What about dramatizations of cozy mysteries? Several TV series have popularized this genre, and TV is certainly a graphic medium. From “across the pond” (starting from my home in Georgia), the long-running “Midsomer Murders” is a well-known cozy mystery series. And, traveling north along America’s Atlantic coast, we can watch twelve seasons of sleuth Jessica Fletcher starring in “Murder She Wrote.” In both of these TV series, the sleuth is (like Monsieur Poirot and Miss Marple) basically a head case. Although Detective Barnaby (both the former and the current) of "Midsomer Murders” does have a home life, complete with spouse and child, his closest encounter with his wife is a chaste peck on the cheek. Fletcher of “Murder She Wrote” is a widow, and her relationships with the town sheriff and doctor are strictly platonic. The sleuths are never portrayed in anything more than a mild flirtation. And, although lust or jealousy may supply the motive for the mayhem in either series, romance is never displayed in its more graphic form - sex.
Lust - including both blood and sex - is certainly a notable feature in darker mysteries; the kinds of books that aim to terrify or horrify a reader. Graphic scenes involving blood, terror, and sex are standard fare in crime, psychological thriller, and noir genres. Moving to the romance genre, erotic scenes are featured in bodice-rippers and sometimes even in the lighter rom-coms.

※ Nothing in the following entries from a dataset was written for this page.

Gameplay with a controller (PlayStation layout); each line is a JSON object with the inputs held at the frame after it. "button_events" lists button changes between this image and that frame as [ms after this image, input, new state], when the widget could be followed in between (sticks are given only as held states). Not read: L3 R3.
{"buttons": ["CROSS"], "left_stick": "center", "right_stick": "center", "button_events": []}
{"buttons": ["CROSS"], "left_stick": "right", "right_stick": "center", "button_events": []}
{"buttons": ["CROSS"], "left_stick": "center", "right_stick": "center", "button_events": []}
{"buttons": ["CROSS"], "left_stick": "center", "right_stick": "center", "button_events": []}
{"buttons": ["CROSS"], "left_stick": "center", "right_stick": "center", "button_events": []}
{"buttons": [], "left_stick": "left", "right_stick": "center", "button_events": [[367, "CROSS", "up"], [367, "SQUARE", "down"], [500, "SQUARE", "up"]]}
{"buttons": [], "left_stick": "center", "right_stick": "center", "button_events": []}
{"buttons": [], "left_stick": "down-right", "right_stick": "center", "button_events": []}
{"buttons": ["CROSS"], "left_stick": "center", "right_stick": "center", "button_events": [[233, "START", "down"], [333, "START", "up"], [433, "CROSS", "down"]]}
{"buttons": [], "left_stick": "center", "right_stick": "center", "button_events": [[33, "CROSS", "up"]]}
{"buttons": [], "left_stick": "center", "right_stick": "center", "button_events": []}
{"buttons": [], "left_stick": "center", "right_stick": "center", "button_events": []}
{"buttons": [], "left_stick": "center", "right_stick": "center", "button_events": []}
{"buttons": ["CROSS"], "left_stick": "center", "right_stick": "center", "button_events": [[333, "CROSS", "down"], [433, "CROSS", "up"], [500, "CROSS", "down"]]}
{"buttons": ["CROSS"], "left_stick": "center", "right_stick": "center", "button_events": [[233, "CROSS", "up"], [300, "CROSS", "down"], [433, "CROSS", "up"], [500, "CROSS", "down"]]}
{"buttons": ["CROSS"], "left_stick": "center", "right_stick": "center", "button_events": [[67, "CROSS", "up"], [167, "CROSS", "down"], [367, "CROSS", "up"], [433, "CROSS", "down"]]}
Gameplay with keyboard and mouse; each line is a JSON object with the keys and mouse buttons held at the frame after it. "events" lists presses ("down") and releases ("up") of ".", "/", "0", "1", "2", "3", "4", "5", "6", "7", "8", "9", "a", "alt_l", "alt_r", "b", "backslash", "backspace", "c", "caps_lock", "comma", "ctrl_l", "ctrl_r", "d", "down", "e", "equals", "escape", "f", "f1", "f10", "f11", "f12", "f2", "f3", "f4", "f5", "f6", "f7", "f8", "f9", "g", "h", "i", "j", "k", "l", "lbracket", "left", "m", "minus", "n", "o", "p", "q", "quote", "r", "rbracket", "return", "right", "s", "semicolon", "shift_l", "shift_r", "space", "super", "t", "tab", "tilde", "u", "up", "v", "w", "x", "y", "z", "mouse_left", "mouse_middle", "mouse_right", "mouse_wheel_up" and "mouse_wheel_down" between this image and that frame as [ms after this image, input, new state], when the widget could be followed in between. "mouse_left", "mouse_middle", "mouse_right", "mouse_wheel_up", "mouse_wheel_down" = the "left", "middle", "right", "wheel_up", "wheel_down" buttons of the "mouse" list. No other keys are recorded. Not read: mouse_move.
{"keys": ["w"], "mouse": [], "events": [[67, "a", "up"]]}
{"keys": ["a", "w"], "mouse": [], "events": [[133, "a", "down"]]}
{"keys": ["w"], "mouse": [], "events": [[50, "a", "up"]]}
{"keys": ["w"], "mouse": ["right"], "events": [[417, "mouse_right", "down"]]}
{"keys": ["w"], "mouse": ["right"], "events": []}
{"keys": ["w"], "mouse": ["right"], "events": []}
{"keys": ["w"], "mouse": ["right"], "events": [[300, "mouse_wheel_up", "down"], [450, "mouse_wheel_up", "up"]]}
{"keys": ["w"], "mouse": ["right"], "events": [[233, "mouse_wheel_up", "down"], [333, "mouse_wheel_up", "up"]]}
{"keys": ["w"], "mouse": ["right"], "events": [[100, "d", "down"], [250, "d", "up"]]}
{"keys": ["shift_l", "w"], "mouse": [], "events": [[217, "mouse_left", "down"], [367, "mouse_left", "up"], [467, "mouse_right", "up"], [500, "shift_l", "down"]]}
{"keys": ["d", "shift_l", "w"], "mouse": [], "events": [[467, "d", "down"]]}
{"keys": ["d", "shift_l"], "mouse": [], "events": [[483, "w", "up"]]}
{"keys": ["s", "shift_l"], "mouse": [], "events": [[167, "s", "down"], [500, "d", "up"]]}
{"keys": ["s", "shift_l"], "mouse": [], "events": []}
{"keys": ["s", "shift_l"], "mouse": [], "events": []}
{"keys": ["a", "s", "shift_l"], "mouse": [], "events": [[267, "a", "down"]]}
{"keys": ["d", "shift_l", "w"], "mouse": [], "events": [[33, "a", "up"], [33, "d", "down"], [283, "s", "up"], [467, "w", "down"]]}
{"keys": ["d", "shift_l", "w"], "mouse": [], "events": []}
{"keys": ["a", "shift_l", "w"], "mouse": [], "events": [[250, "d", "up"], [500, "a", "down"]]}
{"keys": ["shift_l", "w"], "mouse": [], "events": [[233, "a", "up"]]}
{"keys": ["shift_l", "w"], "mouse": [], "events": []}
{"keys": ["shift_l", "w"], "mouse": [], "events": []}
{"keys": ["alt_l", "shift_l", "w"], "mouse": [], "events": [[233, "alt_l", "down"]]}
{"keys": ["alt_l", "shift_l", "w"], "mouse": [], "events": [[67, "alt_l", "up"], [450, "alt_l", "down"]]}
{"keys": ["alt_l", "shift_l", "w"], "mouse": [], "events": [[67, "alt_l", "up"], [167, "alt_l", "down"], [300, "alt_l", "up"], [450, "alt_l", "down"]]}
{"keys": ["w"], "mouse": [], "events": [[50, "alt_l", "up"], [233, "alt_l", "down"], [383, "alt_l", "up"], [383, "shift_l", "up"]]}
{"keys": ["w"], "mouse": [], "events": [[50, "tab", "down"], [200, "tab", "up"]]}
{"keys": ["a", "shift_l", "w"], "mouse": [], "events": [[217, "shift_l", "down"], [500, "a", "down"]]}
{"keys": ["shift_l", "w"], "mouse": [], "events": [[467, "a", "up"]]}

But the cozy mystery is a gentler, genteel genre. I don’t think its goal is to scald the reader with a boiling cup of coffee or douse the reader with a shot of hard whiskey. Instead, reading a cozy might be compared to afternoon tea poured from a china pot. In my opinion, and in my novels, a cozy mystery is a chance for the reader to meet some delightful characters who resemble the folks next door. The reader is invited in for tea and joins with these hometown inhabitants to solve a mystery. Can a cozy be surprising? Definitely. Charming? Certainly. But shocking? I don’t think that’s what our readers are looking for. Yes, Cupid’s arrow may kill off our victims, but we don’t force our readers to mop up the dripping gore or crawl through the sweaty linens. When it comes to romance, I’d say that the cozy mystery is masterful at cuddling, but not curdling.